Don't Look Back is an album released by blues singer-songwriter John Lee Hooker in 1997 that was co-produced by Van Morrison and Mike Kappus. Van Morrison also performed duets with Hooker on four of the tracks. The album was the Grammy winner in the Best Traditional Blues Album category in 1998. The title duet by Hooker and Morrison also won a Grammy for Best Pop Collaboration with Vocals.

John Lee Hooker and Van Morrison
The two singers had collaborated on several occasions over the years before this album was realized and had become personal friends. Morrison had first recorded the title song,  "Don't Look Back" on his debut album as the frontman for the Northern Irish band Them and according to one of the band members, Billy Harrison, the two first met in London in 1964. Their first collaboration was on Hooker's album, Never Get Out of These Blues Alive recorded in 1972, with a duet on the title song and Hooker's cover of Morrison's "T.B. Sheets".  They guested on each other's albums over the years with Hooker also appearing on two films with Morrison:  BBC's One Irish Rover and Morrison's 1990 video, Van Morrison The Concert.

Track listing
"Dimples"  (James Bracken, Hooker) – 3:59 L*
"The Healing Game"  (Van Morrison) – 5:09 M*
"Ain't No Big Thing"  (Hooker) – 5:19
"Don't Look Back"  (Hooker) – 6:41 M*
"Blues Before Sunrise"  (Leroy Carr, Hooker) – 6:41
"Spellbound" (Hooker, Michael Osborn) – 3:56
"Travellin' Blues"  (Hooker) – 5:35 M*
"I Love You Honey"  (Hooker, Freddy Williams) – 3:31
"Frisco Blues" (Hooker) – 3:47
"Red House"  (Jimi Hendrix) – 4:02
"Rainy Day"  (Hooker) – 5:50 M*
Notes
L – with Los Lobos band and also produced by Los Lobos with Mario Caldato Jr.

▸ Provided records

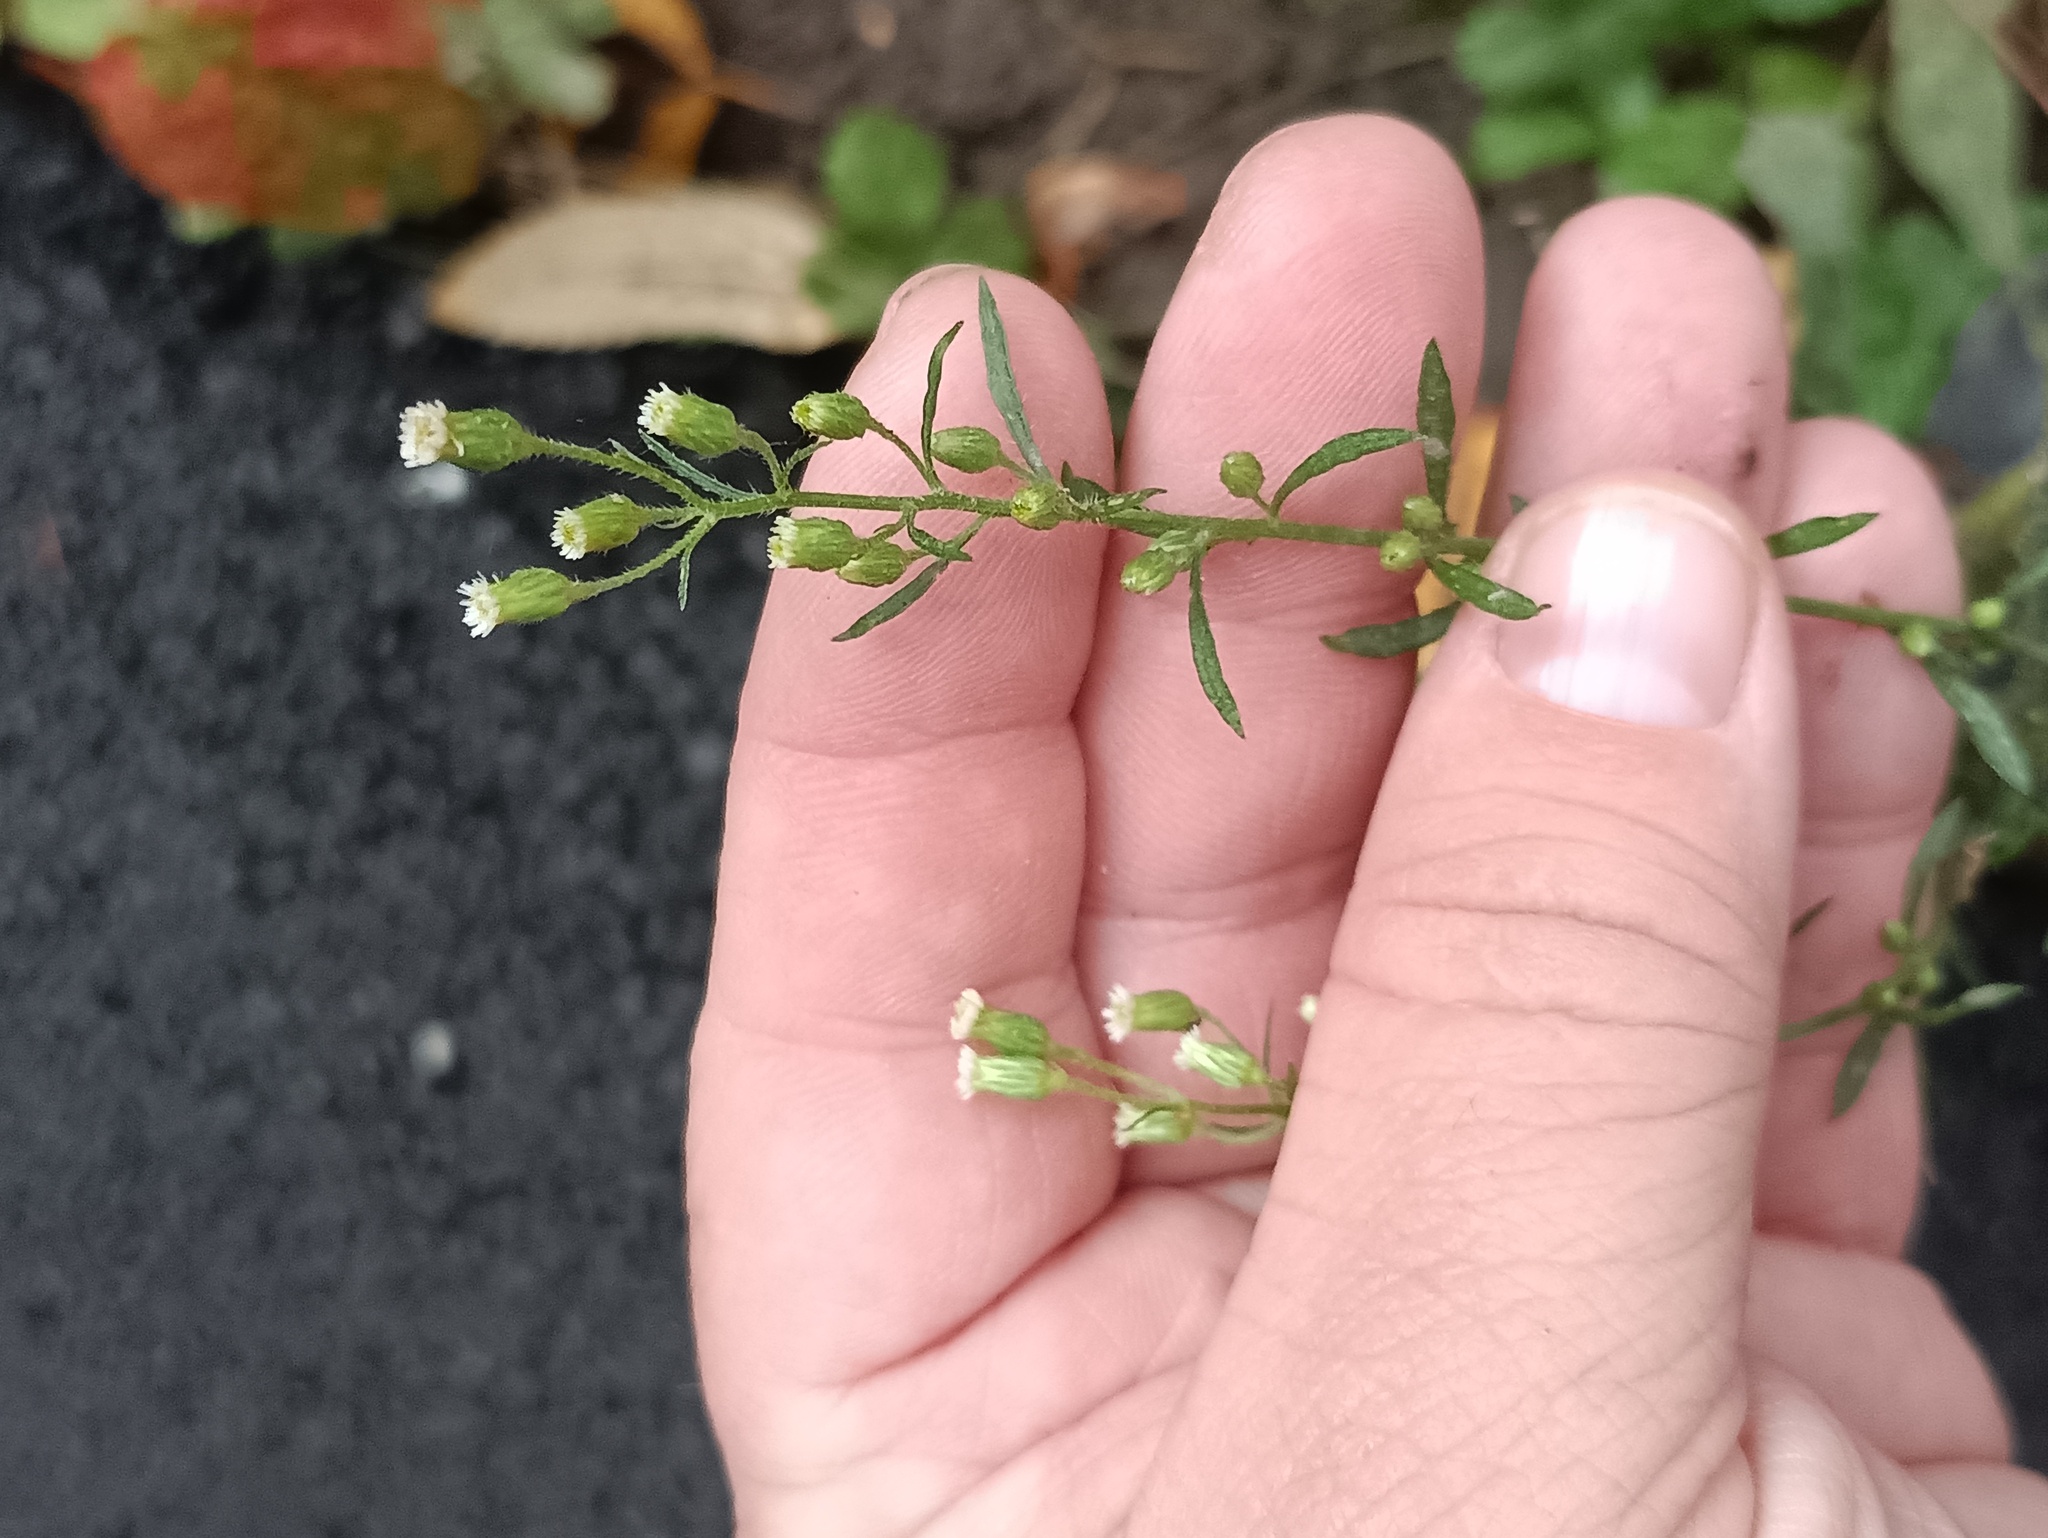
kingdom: Plantae
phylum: Tracheophyta
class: Magnoliopsida
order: Asterales
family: Asteraceae
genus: Erigeron
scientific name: Erigeron canadensis
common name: Canadian fleabane
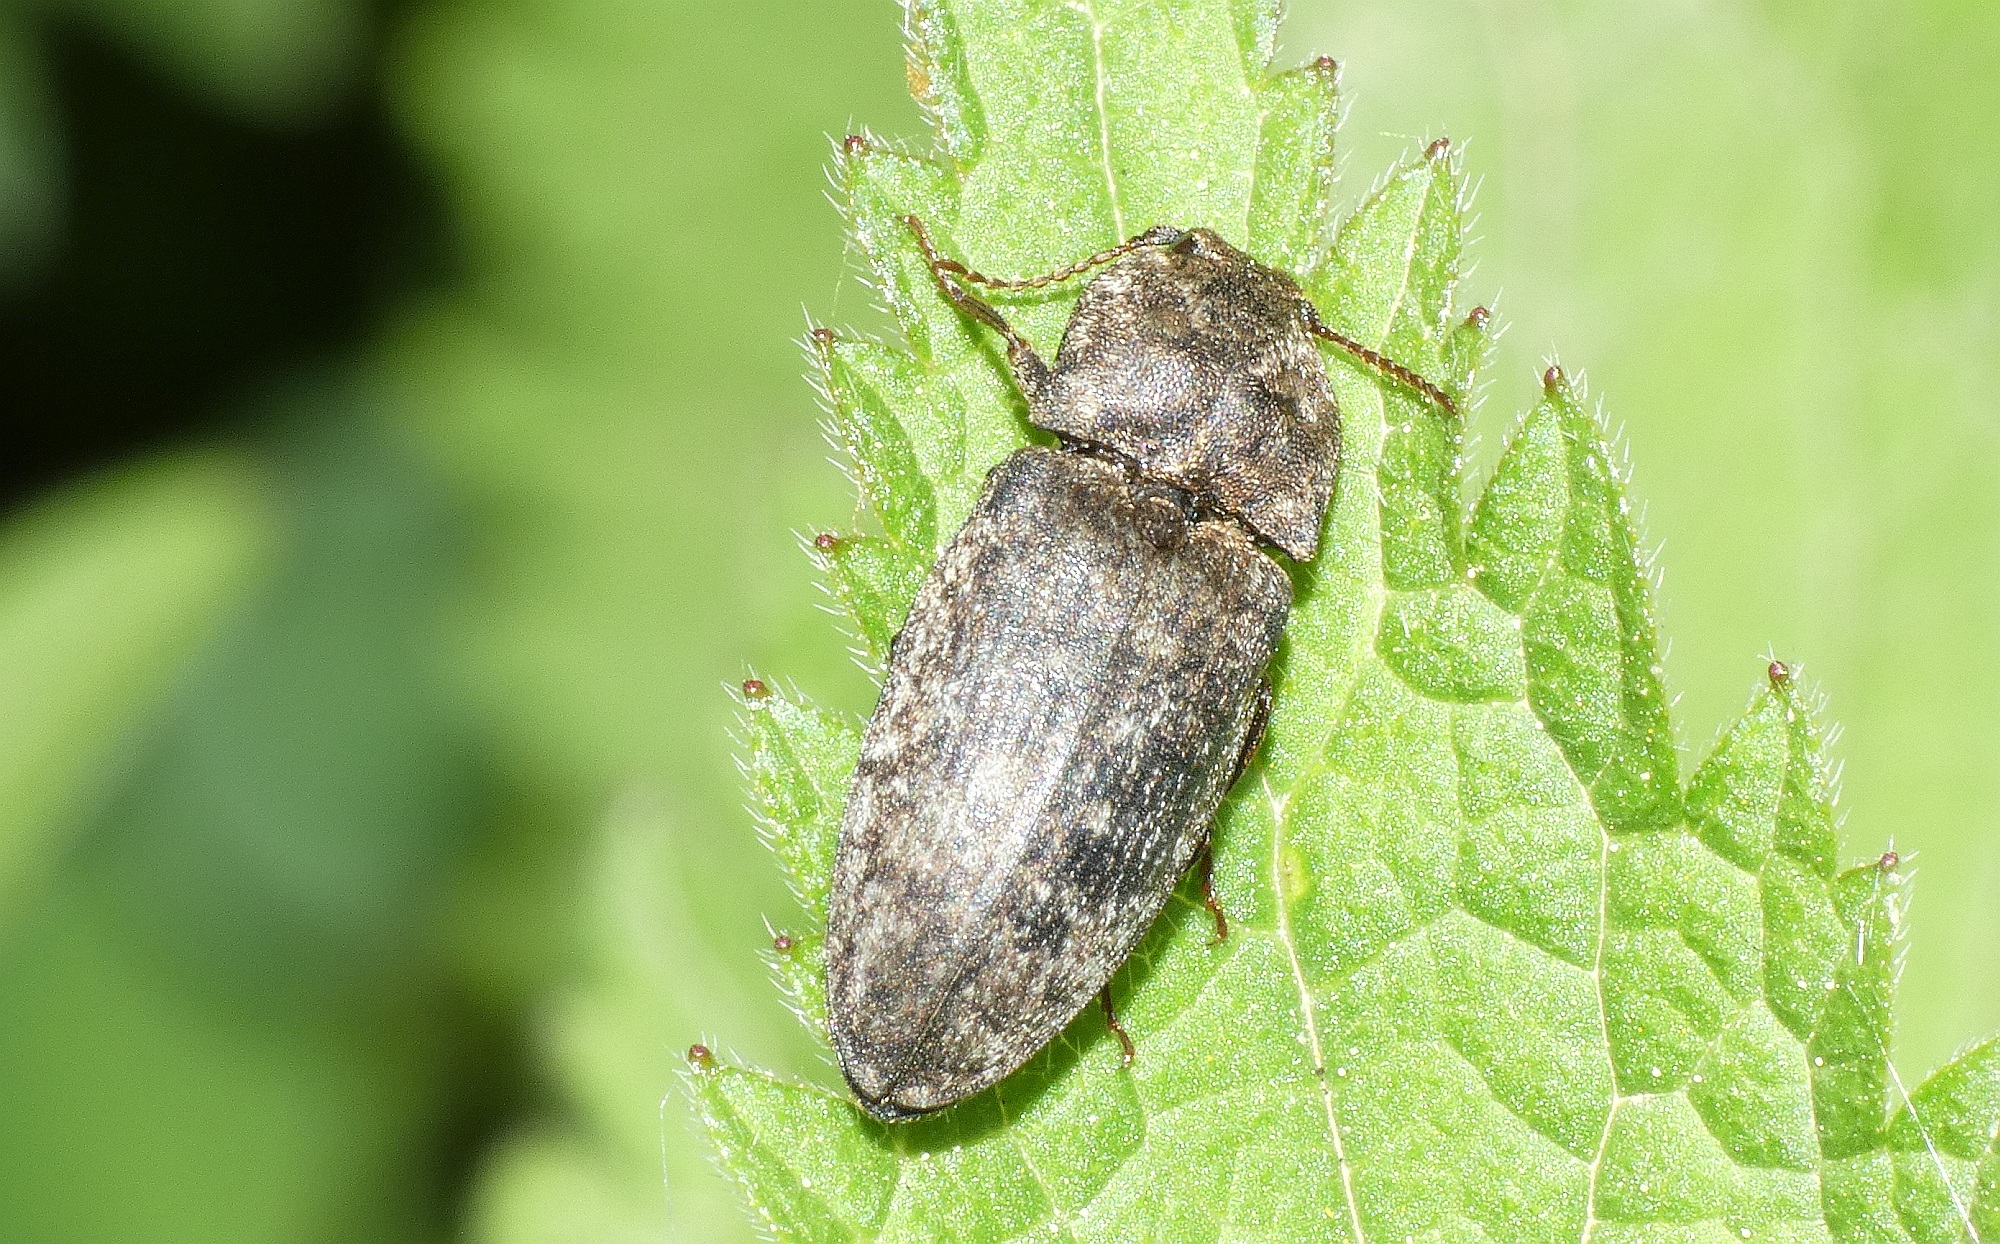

▸ Given request
Reproduce everything in the article about Don't Look Back from "Track listing" down to "Mario Caldato Jr.". The items are separate material with no connection to the article about Don't Look Back.

▸ Solution to this problem
Track listing
"Dimples"  (James Bracken, Hooker) – 3:59 L*
"The Healing Game"  (Van Morrison) – 5:09 M*
"Ain't No Big Thing"  (Hooker) – 5:19
"Don't Look Back"  (Hooker) – 6:41 M*
"Blues Before Sunrise"  (Leroy Carr, Hooker) – 6:41
"Spellbound" (Hooker, Michael Osborn) – 3:56
"Travellin' Blues"  (Hooker) – 5:35 M*
"I Love You Honey"  (Hooker, Freddy Williams) – 3:31
"Frisco Blues" (Hooker) – 3:47
"Red House"  (Jimi Hendrix) – 4:02
"Rainy Day"  (Hooker) – 5:50 M*
Notes
L – with Los Lobos band and also produced by Los Lobos with Mario Caldato Jr.